The last example demonstrates how the kind of code generated can be varied according to the needs of a particular case.

The include statement

The include statement is used to include another source file in the grunt input stream.

The format of the include statement is as follows:

   @include file-name-expression;

The file-name-expression can be any expression which evaluates to a file name.

By default, grunt searches for the file only in the current directory. It is possible to override this behavior by setting the "INCLUDE" variable, which defines an include path. This variable can also be set on the grunt command line using the "-I" option. If you override the INCLUDE path through either method, it is necessary to explicitly identify the current directory (either with a "." or an empty string) if you want to be able to continue to include from there.

Example:

   $ grunt -I. -I /usr/local/include
   @include "LocalFile.pre";
   @include "globalheader.h";
   
   @# reset the include path (to the same value that we have used on the
   @# command line)
   @def INCLUDE = ".:/usr/local/include";
Note that the path separator (":" in the above example) varies depending on the platform. In platforms that use ";" as a path separator, it will also be used as the grunt path separator.

The out statement

The out statement is used to define a new output stream for the preprocessor. It is used to allow a single preprocessor source to generate multiple output files.

The format of the out statement is as follows:

   @out file-name-expression;

As with the include statement, the fact that the file name is an expression permits all expression operations to be performed on it.

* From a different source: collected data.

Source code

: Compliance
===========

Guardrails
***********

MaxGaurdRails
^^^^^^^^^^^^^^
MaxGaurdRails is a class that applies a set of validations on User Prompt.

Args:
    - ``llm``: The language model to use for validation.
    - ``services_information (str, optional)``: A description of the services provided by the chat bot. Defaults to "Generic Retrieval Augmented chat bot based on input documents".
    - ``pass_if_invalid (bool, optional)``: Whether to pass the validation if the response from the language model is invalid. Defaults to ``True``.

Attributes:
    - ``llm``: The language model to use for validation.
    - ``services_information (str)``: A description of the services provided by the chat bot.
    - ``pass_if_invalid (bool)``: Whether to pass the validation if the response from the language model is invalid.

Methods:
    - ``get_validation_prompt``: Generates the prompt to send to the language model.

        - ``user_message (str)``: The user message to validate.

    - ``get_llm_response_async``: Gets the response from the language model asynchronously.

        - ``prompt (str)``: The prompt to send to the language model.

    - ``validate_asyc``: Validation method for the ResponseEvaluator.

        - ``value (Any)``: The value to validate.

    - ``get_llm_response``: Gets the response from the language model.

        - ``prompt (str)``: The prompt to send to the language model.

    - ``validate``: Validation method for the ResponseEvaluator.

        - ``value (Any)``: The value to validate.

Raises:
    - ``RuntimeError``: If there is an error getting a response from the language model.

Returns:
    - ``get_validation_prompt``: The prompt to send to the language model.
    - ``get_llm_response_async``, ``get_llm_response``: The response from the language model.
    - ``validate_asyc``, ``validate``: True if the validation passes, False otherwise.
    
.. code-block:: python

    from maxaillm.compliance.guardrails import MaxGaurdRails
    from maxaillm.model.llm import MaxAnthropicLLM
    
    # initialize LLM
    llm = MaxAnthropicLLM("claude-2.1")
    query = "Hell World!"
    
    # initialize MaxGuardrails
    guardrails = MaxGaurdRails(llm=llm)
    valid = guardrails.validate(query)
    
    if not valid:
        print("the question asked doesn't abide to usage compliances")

The out statement can also be used as a block command, to temporarily send output to another source:

	@out file-name-expression {
	
	this text is sent to the file
	
	@	}
	
	this text is sent to the output stream that was in use before the
	out statement

Functions

Grunt does not yet allow user defined, parameterizeable macros like the C preprocessor or m4. This feature will be implemented in future releases. It does, however, provide two primitive functions which can be invoked in expressions. These are upper() and lower(), and as their names suggest, they are used to convert text strings to upper and lowercase, respectively. Example:

   $(upper('test string'))

generates the following output:

   TEST STRING

The grunt preprocessor is Copyright (C) 1996, 1997, 1998, 1999 Michael Alan Muller. It may be used and redistributed under the terms of the GNU General Public License.